Noah Baumbach – Frances Ha
Together with the talented writer and actress Greta Gerwig, Noah Baumbach has written and directed one of the best portraits of Manhattan intellectuals since the great Manhattan by Woody Allen. Frances Ha has been compared with Lena Dunham’s Girls because of the way it captures multi-faceted personalities and how it discusses existential questions about friendship and love in a non-pretentious way. See it in cinemas now.

Harmony Korine – Spring Breakers
Written and directed by Harmony Korine, Spring Breakers is predicted to be a future cult film. Here, the provocative moviemaker, best known for writing the script for Kids in 1995, once again questions the American dream. It is a story filled with teen stars, sex, drugs, guns, and paradoxes that no one can ignore. Korine never allows the viewer be at ease during this bizarre comedy drama full of both agony and anticipation. The Swedish DVD will be released on October 30.

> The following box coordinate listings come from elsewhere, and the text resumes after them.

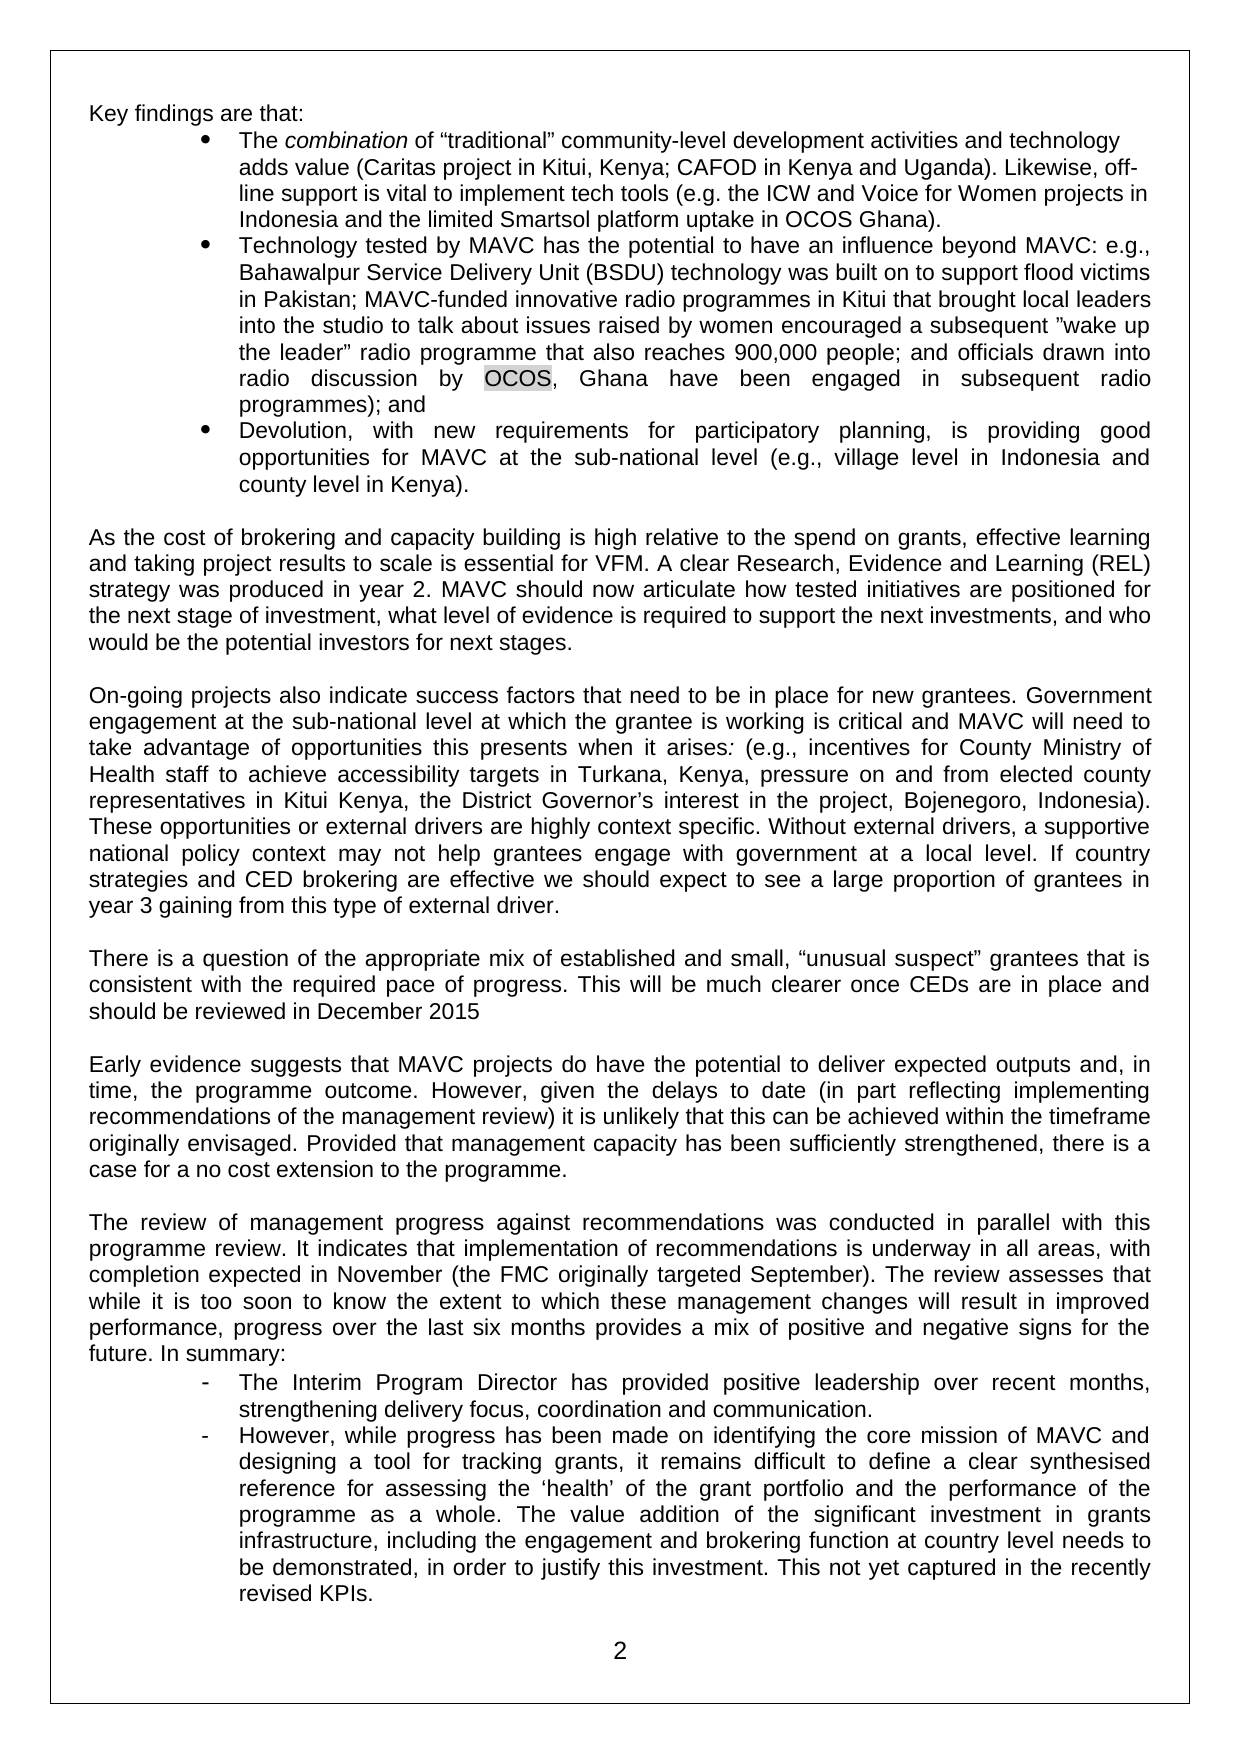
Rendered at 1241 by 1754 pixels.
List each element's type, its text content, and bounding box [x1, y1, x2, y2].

list However, while progress has been made on identifying the core mission of MAVC and designing a tool for tracking grants, it remains difficult to define a clear synthesised reference for assessing the ‘health’ of the grant portfolio and the performance of the programme as a whole. The value addition of the significant investment in grants infrastructure, including the engagement and brokering function at country level needs to be demonstrated, in order to justify this investment. This not yet captured in the recently revised KPIs. [201, 1422, 1152, 1606]
text Early evidence suggests that MAVC projects do have the potential to deliver expected outputs and, in time, the programme outcome. However, given the delays to date (in part reflecting implementing recommendations of the management review) it is unlikely that this can be achieved within the timeframe originally envisaged. Provided that management capacity has been sufficiently strengthened, there is a case for a no cost extension to the programme. [89, 1051, 1152, 1182]
list Devolution, with new requirements for participatory planning, is providing good opportunities for MAVC at the sub-national level (e.g., village level in Indonesia and county level in Kenya). [201, 417, 1152, 497]
text As the cost of brokering and capacity building is high relative to the spend on grants, effective learning and taking project results to scale is essential for VFM. A clear Research, Evidence and Learning (REL) strategy was produced in year 2. MAVC should now articulate how tested initiatives are positioned for the next stage of investment, what level of evidence is required to support the next investments, and who would be the potential investors for next stages. [89, 523, 1152, 655]
text The review of management progress against recommendations was conducted in parallel with this programme review. It indicates that implementation of recommendations is underway in all areas, with completion expected in November (the FMC originally targeted September). The review assesses that while it is too soon to know the extent to which these management changes will result in improved performance, progress over the last six months provides a mix of positive and negative signs for the future. In summary: [89, 1209, 1152, 1367]
list The combination of “traditional” community-level development activities and technology adds value (Caritas project in Kitui, Kenya; CAFOD in Kenya and Uganda). Likewise, off-line support is vital to implement tech tools (e.g. the ICW and Voice for Women projects in Indonesia and the limited Smartsol platform uptake in OCOS Ghana). [201, 127, 1152, 232]
text On-going projects also indicate success factors that need to be in place for new grantees. Government engagement at the sub-national level at which the grantee is working is critical and MAVC will need to take advantage of opportunities this presents when it arises: (e.g., incentives for County Ministry of Health staff to achieve accessibility targets in Turkana, Kenya, pressure on and from elected county representatives in Kitui Kenya, the District Governor’s interest in the project, Bojenegoro, Indonesia). These opportunities or external drivers are highly context specific. Without external drivers, a supportive national policy context may not help grantees engage with government at a local level. If country strategies and CED brokering are effective we should expect to see a large proportion of grantees in year 3 gaining from this type of external driver. [89, 682, 1152, 919]
list The Interim Program Director has provided positive leadership over recent months, strengthening delivery focus, coordination and communication. [201, 1367, 1152, 1422]
text There is a question of the appropriate mix of established and small, “unusual suspect” grantees that is consistent with the required pace of progress. This will be much clearer once CEDs are in place and should be reviewed in December 2015 [89, 945, 1152, 1024]
text Key findings are that: [89, 100, 1152, 127]
list Technology tested by MAVC has the potential to have an influence beyond MAVC: e.g., Bahawalpur Service Delivery Unit (BSDU) technology was built on to support flood victims in Pakistan; MAVC-funded innovative radio programmes in Kitui that brought local leaders into the studio to talk about issues raised by women encouraged a subsequent ”wake up the leader” radio programme that also reaches 900,000 people; and officials drawn into radio discussion by OCOS, Ghana have been engaged in subsequent radio programmes); and [201, 232, 1152, 417]
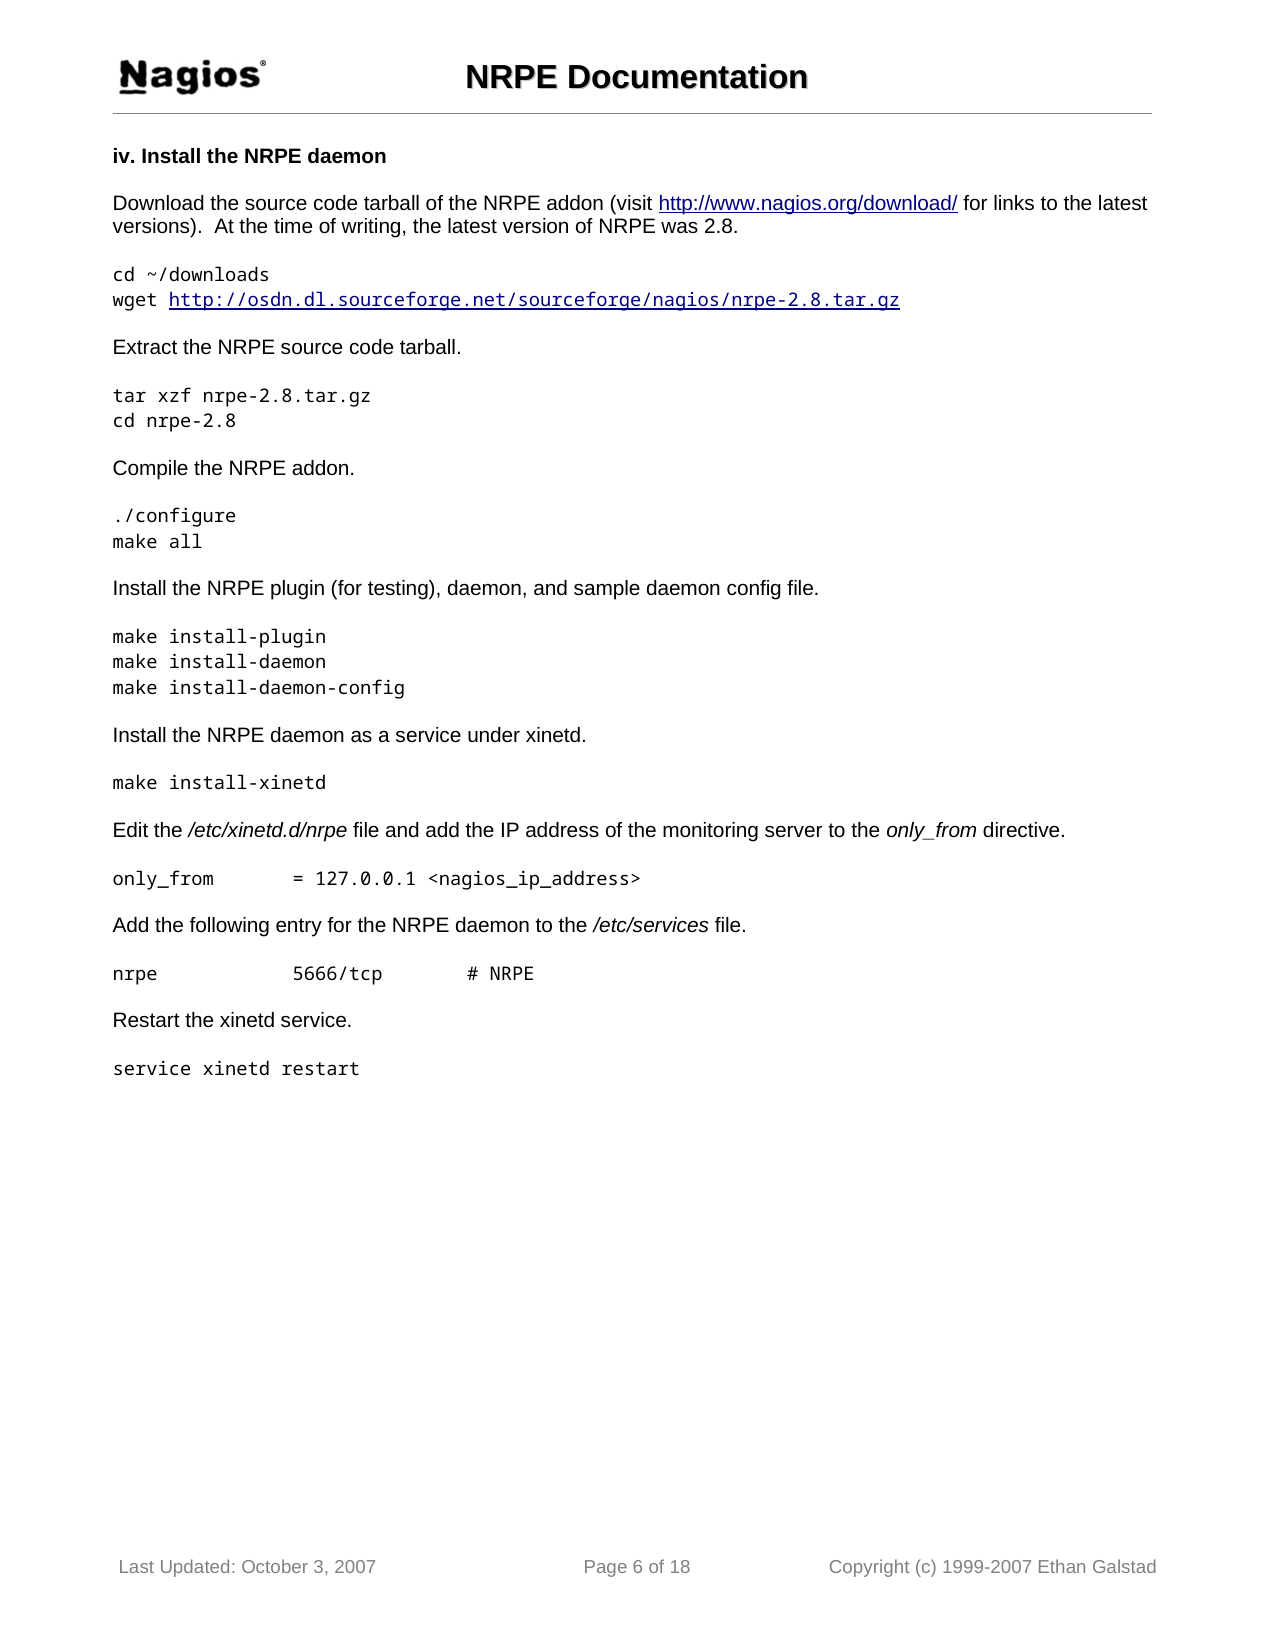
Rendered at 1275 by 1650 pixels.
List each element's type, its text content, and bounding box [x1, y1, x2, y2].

text ./configure [112, 503, 1162, 528]
text Install the NRPE plugin (for testing), daemon, and sample daemon config file. [112, 577, 1162, 600]
text Restart the xinetd service. [112, 1009, 1162, 1032]
text make all [112, 528, 1162, 554]
text make install-daemon-config [112, 674, 1162, 700]
text iv. Install the NRPE daemon [112, 145, 1162, 168]
text service xinetd restart [112, 1055, 1162, 1081]
text Add the following entry for the NRPE daemon to the /etc/services file. [112, 914, 1162, 937]
text Extract the NRPE source code tarball. [112, 336, 1162, 359]
text make install-xinetd [112, 770, 1162, 795]
text tar xzf nrpe-2.8.tar.gz [112, 382, 1162, 407]
text cd nrpe-2.8 [112, 407, 1162, 433]
text Download the source code tarball of the NRPE addon (visit http://www.nagios.org/download/ for links to the latest versions). At the time of writing, the latest version of NRPE was 2.8. [112, 192, 1162, 238]
picture [118, 58, 268, 96]
text make install-plugin [112, 623, 1162, 649]
text make install-daemon [112, 649, 1162, 674]
text Compile the NRPE addon. [112, 456, 1162, 479]
text Edit the /etc/xinetd.d/nrpe file and add the IP address of the monitoring server to the only_from directive. [112, 818, 1162, 842]
text Install the NRPE daemon as a service under xinetd. [112, 723, 1162, 746]
text wget http://osdn.dl.sourceforge.net/sourceforge/nagios/nrpe-2.8.tar.gz [112, 287, 1162, 312]
text cd ~/downloads [112, 261, 1162, 287]
text only_from = 127.0.0.1 <nagios_ip_address> [112, 865, 1162, 890]
text nrpe 5666/tcp # NRPE [112, 960, 1162, 986]
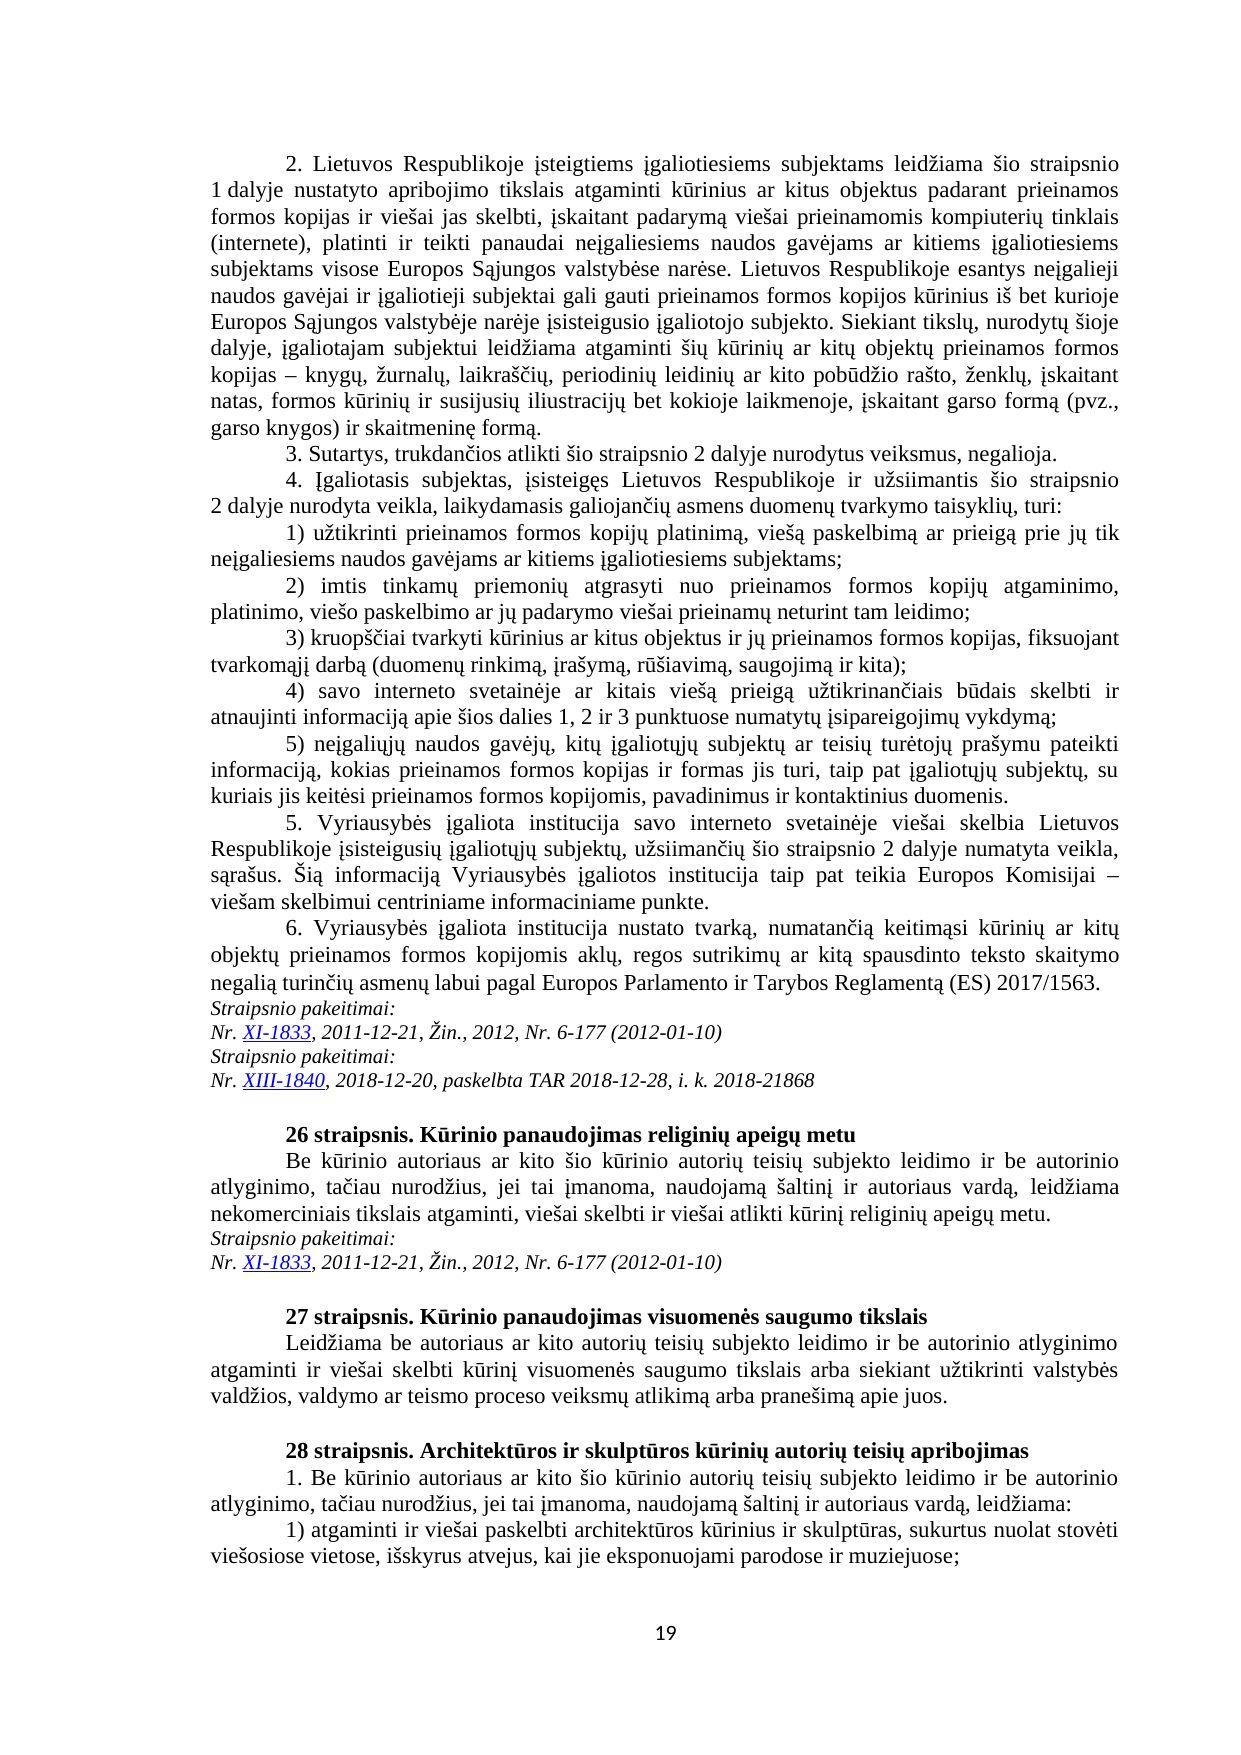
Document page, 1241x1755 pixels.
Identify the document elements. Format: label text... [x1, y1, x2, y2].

text 1) atgaminti ir viešai paskelbti architektūros kūrinius ir skulptūras, sukurtus nuolat stovėti viešosiose vietose, išskyrus atvejus, kai jie eksponuojami parodose ir muziejuose; [210, 1516, 1119, 1569]
text Straipsnio pakeitimai: [210, 1226, 1119, 1250]
text 5. Vyriausybės įgaliota institucija savo interneto svetainėje viešai skelbia Lietuvos Respublikoje įsisteigusių įgaliotųjų subjektų, užsiimančių šio straipsnio 2 dalyje numatyta veikla, sąrašus. Šią informaciją Vyriausybės įgaliotos institucija taip pat teikia Europos Komisijai – viešam skelbimui centriniame informaciniame punkte. [210, 809, 1120, 914]
text 4) savo interneto svetainėje ar kitais viešą prieigą užtikrinančiais būdais skelbti ir atnaujinti informaciją apie šios dalies 1, 2 ir 3 punktuose numatytų įsipareigojimų vykdymą; [210, 677, 1120, 730]
text 5) neįgaliųjų naudos gavėjų, kitų įgaliotųjų subjektų ar teisių turėtojų prašymu pateikti informaciją, kokias prieinamos formos kopijas ir formas jis turi, taip pat įgaliotųjų subjektų, su kuriais jis keitėsi prieinamos formos kopijomis, pavadinimus ir kontaktinius duomenis. [210, 730, 1120, 809]
text 27 straipsnis. Kūrinio panaudojimas visuomenės saugumo tikslais [210, 1303, 1119, 1329]
text Nr. XI-1833, 2011-12-21, Žin., 2012, Nr. 6-177 (2012-01-10) [210, 1020, 1120, 1044]
subtitle Leidžiama be autoriaus ar kito autorių teisių subjekto leidimo ir be autorinio atlyginimo atgaminti ir viešai skelbti kūrinį visuomenės saugumo tikslais arba siekiant užtikrinti valstybės valdžios, valdymo ar teismo proceso veiksmų atlikimą arba pranešimą apie juos. [210, 1329, 1119, 1408]
text Straipsnio pakeitimai: [210, 1044, 1120, 1068]
text 2) imtis tinkamų priemonių atgrasyti nuo prieinamos formos kopijų atgaminimo, platinimo, viešo paskelbimo ar jų padarymo viešai prieinamų neturint tam leidimo; [210, 572, 1120, 624]
text Be kūrinio autoriaus ar kito šio kūrinio autorių teisių subjekto leidimo ir be autorinio atlyginimo, tačiau nurodžius, jei tai įmanoma, naudojamą šaltinį ir autoriaus vardą, leidžiama nekomerciniais tikslais atgaminti, viešai skelbti ir viešai atlikti kūrinį religinių apeigų metu. [210, 1147, 1119, 1226]
text 3) kruopščiai tvarkyti kūrinius ar kitus objektus ir jų prieinamos formos kopijas, fiksuojant tvarkomąjį darbą (duomenų rinkimą, įrašymą, rūšiavimą, saugojimą ir kita); [210, 624, 1120, 677]
text 2. Lietuvos Respublikoje įsteigtiems įgaliotiesiems subjektams leidžiama šio straipsnio 1 dalyje nustatyto apribojimo tikslais atgaminti kūrinius ar kitus objektus padarant prieinamos formos kopijas ir viešai jas skelbti, įskaitant padarymą viešai prieinamomis kompiuterių tinklais (internete), platinti ir teikti panaudai neįgaliesiems naudos gavėjams ar kitiems įgaliotiesiems subjektams visose Europos Sąjungos valstybėse narėse. Lietuvos Respublikoje esantys neįgalieji naudos gavėjai ir įgaliotieji subjektai gali gauti prieinamos formos kopijos kūrinius iš bet kurioje Europos Sąjungos valstybėje narėje įsisteigusio įgaliotojo subjekto. Siekiant tikslų, nurodytų šioje dalyje, įgaliotajam subjektui leidžiama atgaminti šių kūrinių ar kitų objektų prieinamos formos kopijas – knygų, žurnalų, laikraščių, periodinių leidinių ar kito pobūdžio rašto, ženklų, įskaitant natas, formos kūrinių ir susijusių iliustracijų bet kokioje laikmenoje, įskaitant garso formą (pvz., garso knygos) ir skaitmeninę formą. [210, 150, 1120, 440]
text 26 straipsnis. Kūrinio panaudojimas religinių apeigų metu [210, 1121, 1119, 1147]
text Straipsnio pakeitimai: [210, 996, 1120, 1020]
text 3. Sutartys, trukdančios atlikti šio straipsnio 2 dalyje nurodytus veiksmus, negalioja. [210, 440, 1120, 466]
text 1) užtikrinti prieinamos formos kopijų platinimą, viešą paskelbimą ar prieigą prie jų tik neįgaliesiems naudos gavėjams ar kitiems įgaliotiesiems subjektams; [210, 519, 1120, 572]
text 28 straipsnis. Architektūros ir skulptūros kūrinių autorių teisių apribojimas [210, 1437, 1119, 1463]
text 4. Įgaliotasis subjektas, įsisteigęs Lietuvos Respublikoje ir užsiimantis šio straipsnio 2 dalyje nurodyta veikla, laikydamasis galiojančių asmens duomenų tvarkymo taisyklių, turi: [210, 466, 1120, 519]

Abdellatif Kechiche – Blue Is The Warmest Color
Written, directed, and produced by Tunisian-French Abdellatif Kechiche, Blue Is the Warmest Color won La Palme d’Or, the most prestigious price at Cannes Film Festival. Telling the story about a young lesbian who finds her identity through experimenting with sexuality and love, the film has provoked some and inspired many. After travelling around film festivals in Europe and the US, the film will be shown at Stockholm International Film Festival in November.


Anna Odell – The Reunion
Anna Odell is well known for her art project, Unknown, woman 2009-349701, where she faked a psychosis in an attempt to show hierarchy and abuse of power in the Swedish healthcare system. Her film debut The Reunion, in which Odell plays the lead role as a victim of bullying, won great acclaim, as well as the FIPRESCI prize when it was shown in Venice earlier this autumn. The semidocumentary film is self-revealing without being self-effacing, and it highlights some complex psychological processes of group dynamics. Swedish premiere date is set to be November 15.